◆ **Stored data entries**
-- -- --

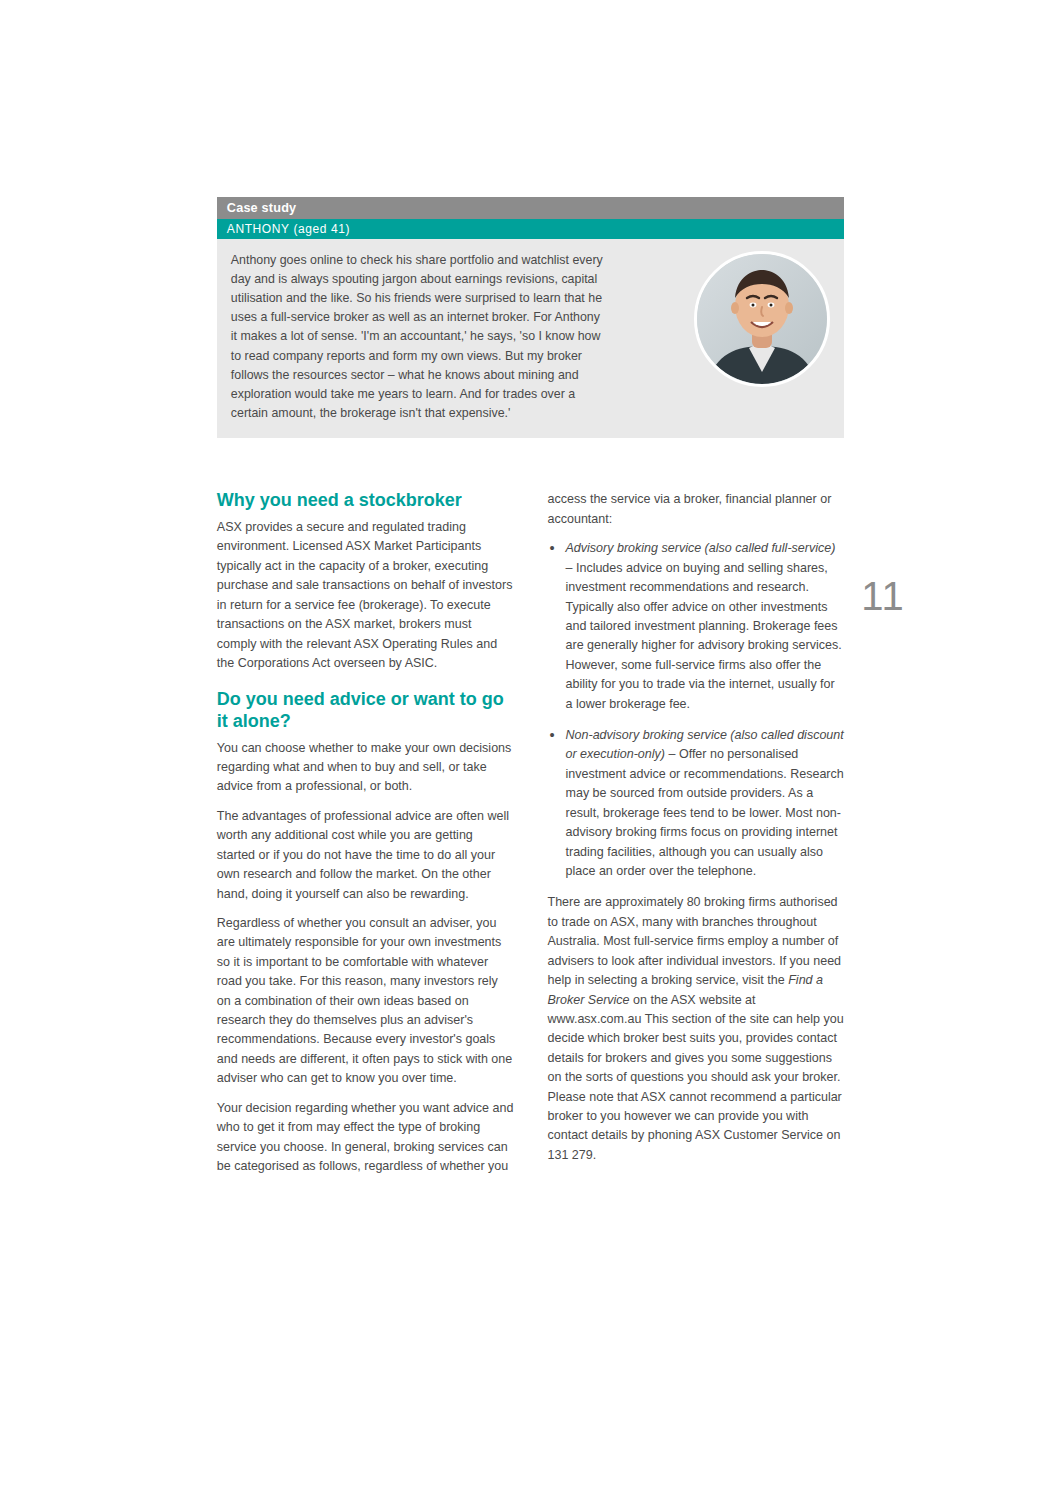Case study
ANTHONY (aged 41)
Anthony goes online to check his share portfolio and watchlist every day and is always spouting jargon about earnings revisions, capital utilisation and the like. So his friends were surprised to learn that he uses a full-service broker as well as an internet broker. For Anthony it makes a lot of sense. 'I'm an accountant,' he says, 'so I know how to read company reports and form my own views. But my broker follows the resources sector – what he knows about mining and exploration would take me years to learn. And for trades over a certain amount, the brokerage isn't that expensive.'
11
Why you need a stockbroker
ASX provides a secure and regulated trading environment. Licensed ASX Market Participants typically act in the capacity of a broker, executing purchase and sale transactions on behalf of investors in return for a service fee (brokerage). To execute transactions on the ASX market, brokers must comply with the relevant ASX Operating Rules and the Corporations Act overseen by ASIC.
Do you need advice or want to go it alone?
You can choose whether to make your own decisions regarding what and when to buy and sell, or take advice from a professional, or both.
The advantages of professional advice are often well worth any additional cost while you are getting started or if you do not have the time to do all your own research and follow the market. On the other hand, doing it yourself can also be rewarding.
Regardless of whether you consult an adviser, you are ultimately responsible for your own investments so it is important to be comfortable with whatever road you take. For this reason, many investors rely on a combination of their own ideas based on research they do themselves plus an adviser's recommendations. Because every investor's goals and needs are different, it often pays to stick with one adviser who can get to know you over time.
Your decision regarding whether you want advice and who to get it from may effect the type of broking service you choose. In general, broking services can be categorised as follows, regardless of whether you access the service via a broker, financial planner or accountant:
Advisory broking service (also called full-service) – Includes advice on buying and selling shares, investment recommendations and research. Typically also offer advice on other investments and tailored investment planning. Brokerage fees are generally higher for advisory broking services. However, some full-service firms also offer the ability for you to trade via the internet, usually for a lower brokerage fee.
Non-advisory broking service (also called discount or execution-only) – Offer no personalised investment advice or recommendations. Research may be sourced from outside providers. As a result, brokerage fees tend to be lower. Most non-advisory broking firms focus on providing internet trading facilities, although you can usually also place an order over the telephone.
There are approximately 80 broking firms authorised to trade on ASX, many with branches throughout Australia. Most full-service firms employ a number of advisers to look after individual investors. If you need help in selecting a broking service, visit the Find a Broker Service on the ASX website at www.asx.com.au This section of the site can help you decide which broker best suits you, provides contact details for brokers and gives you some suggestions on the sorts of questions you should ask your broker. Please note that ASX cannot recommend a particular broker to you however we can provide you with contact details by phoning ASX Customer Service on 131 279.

-- -- --

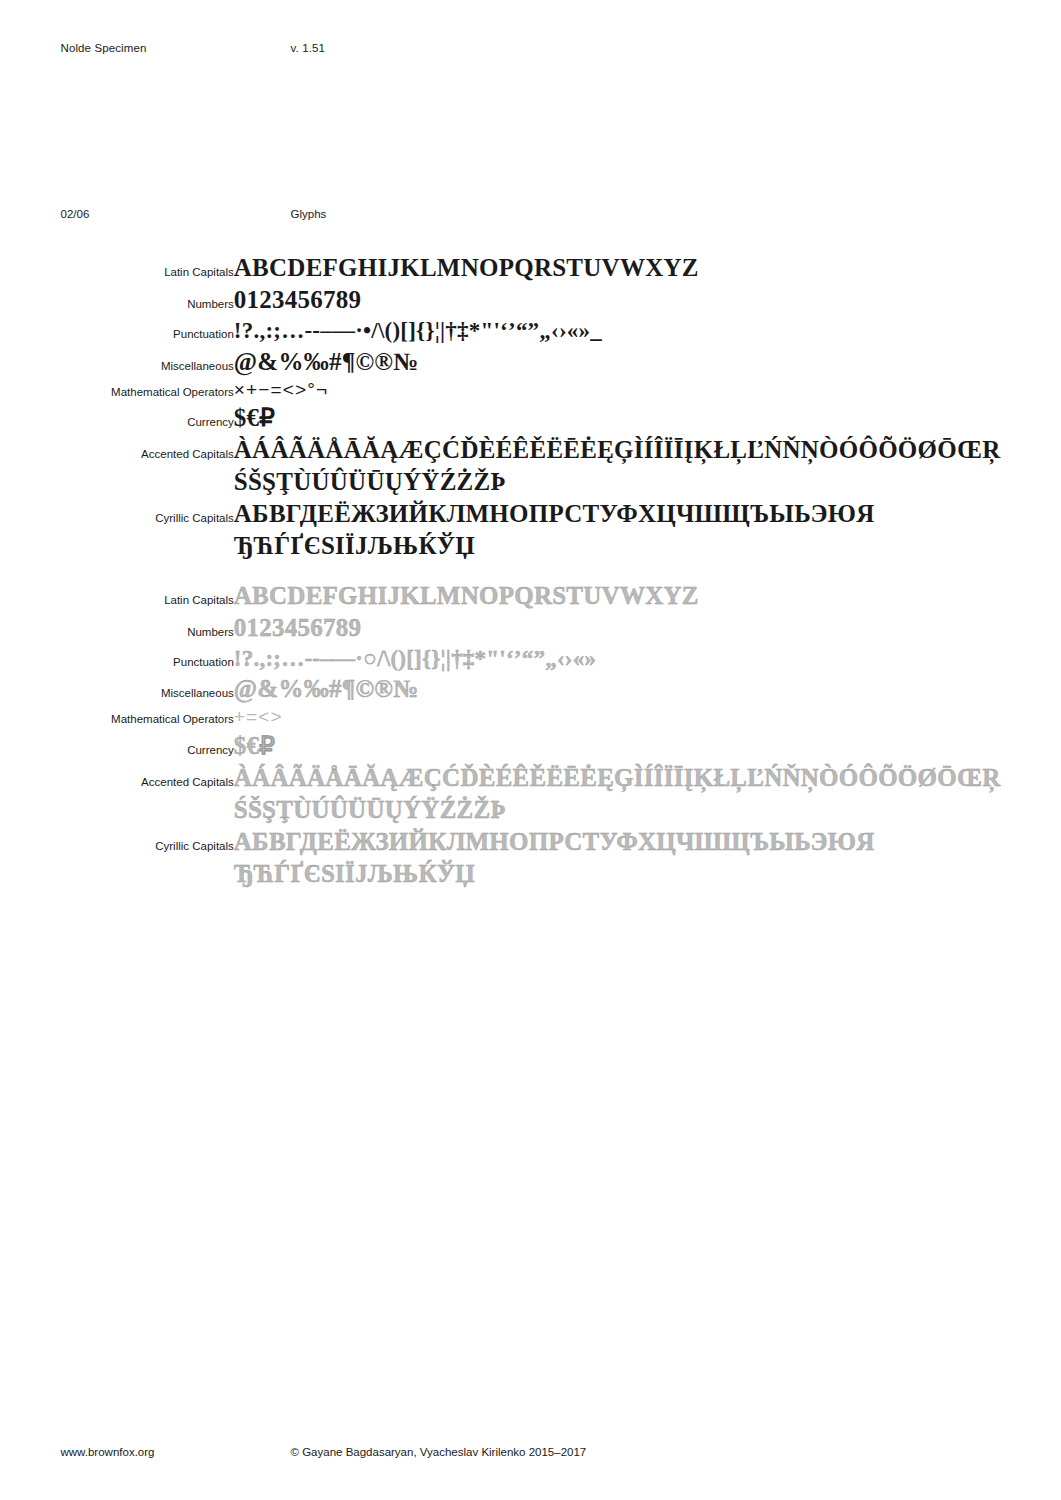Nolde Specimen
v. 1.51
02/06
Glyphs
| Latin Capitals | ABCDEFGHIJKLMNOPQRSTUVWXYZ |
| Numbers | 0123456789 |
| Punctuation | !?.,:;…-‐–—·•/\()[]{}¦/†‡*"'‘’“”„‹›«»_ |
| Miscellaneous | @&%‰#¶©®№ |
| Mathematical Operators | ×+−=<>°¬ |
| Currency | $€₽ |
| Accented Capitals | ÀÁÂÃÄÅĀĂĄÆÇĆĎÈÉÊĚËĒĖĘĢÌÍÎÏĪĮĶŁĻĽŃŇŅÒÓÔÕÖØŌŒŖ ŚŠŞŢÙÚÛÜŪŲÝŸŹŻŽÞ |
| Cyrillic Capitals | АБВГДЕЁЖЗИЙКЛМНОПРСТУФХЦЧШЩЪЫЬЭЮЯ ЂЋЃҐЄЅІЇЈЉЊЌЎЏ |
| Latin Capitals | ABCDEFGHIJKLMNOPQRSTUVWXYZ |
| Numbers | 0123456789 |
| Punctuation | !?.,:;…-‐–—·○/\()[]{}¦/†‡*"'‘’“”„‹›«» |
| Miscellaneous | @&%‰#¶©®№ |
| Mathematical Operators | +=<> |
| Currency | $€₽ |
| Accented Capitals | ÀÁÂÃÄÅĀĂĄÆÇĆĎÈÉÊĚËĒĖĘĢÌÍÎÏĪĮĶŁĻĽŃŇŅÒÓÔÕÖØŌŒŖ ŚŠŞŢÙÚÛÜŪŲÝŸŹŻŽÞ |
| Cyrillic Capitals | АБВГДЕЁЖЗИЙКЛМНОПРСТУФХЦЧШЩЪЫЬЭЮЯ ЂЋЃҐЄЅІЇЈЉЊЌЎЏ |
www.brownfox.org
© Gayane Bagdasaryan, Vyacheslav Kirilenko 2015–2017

-- -- --

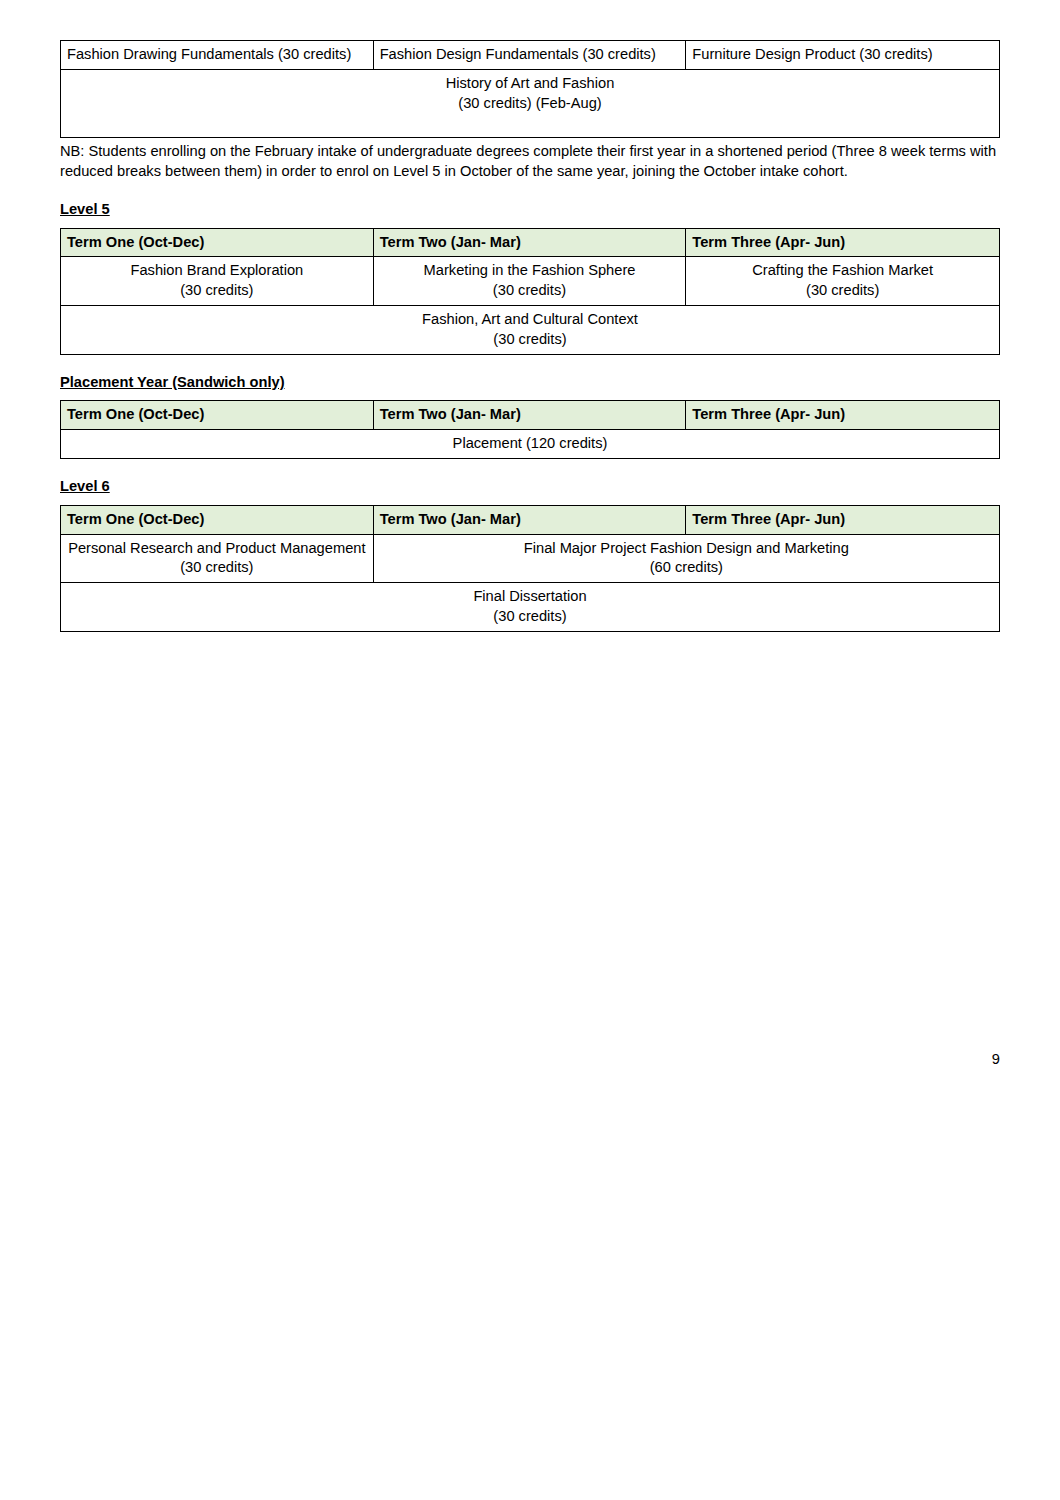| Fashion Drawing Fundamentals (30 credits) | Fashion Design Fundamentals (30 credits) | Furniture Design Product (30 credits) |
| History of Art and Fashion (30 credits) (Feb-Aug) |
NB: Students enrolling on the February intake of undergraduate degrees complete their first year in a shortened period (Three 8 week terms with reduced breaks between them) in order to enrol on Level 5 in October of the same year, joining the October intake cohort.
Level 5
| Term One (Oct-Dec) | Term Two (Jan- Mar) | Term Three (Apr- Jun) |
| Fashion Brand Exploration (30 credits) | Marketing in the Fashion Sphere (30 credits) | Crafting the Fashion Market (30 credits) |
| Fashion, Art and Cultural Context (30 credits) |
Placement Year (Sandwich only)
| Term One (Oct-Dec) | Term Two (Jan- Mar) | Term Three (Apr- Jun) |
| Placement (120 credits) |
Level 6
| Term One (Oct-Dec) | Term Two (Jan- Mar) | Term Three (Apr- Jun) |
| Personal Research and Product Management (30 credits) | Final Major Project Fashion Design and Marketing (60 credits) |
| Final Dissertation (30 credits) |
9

-- -- --

◆ **Task instructions**
Return the span of lines in the data above that opens at the line with "ASX provides a" and closes at the line with "Regardless of whether you consult", exactly, ends included, nothing else.

◆ **Answer section**
ASX provides a secure and regulated trading environment. Licensed ASX Market Participants typically act in the capacity of a broker, executing purchase and sale transactions on behalf of investors in return for a service fee (brokerage). To execute transactions on the ASX market, brokers must comply with the relevant ASX Operating Rules and the Corporations Act overseen by ASIC.
Do you need advice or want to go it alone?
You can choose whether to make your own decisions regarding what and when to buy and sell, or take advice from a professional, or both.
The advantages of professional advice are often well worth any additional cost while you are getting started or if you do not have the time to do all your own research and follow the market. On the other hand, doing it yourself can also be rewarding.
Regardless of whether you consult an adviser, you are ultimately responsible for your own investments so it is important to be comfortable with whatever road you take. For this reason, many investors rely on a combination of their own ideas based on research they do themselves plus an adviser's recommendations. Because every investor's goals and needs are different, it often pays to stick with one adviser who can get to know you over time.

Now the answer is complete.